### What you are asked to do
Write every record out again exactly as given.

[Opening Study material section]

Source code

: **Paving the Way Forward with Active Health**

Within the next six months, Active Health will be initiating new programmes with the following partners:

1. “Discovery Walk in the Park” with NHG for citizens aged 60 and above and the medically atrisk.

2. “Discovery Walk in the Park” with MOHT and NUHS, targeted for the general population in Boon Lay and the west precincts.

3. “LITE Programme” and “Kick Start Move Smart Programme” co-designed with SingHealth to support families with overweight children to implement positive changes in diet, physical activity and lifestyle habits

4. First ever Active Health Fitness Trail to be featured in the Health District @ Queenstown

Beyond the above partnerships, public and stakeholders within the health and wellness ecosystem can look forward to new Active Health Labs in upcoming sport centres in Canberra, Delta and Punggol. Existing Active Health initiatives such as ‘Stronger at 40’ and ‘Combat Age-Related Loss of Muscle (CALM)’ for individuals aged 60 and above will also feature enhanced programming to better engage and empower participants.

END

[Closing Study material section]

### Solution below
Source code

: **Paving the Way Forward with Active Health**

Within the next six months, Active Health will be initiating new programmes with the following partners:

1. “Discovery Walk in the Park” with NHG for citizens aged 60 and above and the medically atrisk.

2. “Discovery Walk in the Park” with MOHT and NUHS, targeted for the general population in Boon Lay and the west precincts.

3. “LITE Programme” and “Kick Start Move Smart Programme” co-designed with SingHealth to support families with overweight children to implement positive changes in diet, physical activity and lifestyle habits

4. First ever Active Health Fitness Trail to be featured in the Health District @ Queenstown

Beyond the above partnerships, public and stakeholders within the health and wellness ecosystem can look forward to new Active Health Labs in upcoming sport centres in Canberra, Delta and Punggol. Existing Active Health initiatives such as ‘Stronger at 40’ and ‘Combat Age-Related Loss of Muscle (CALM)’ for individuals aged 60 and above will also feature enhanced programming to better engage and empower participants.

END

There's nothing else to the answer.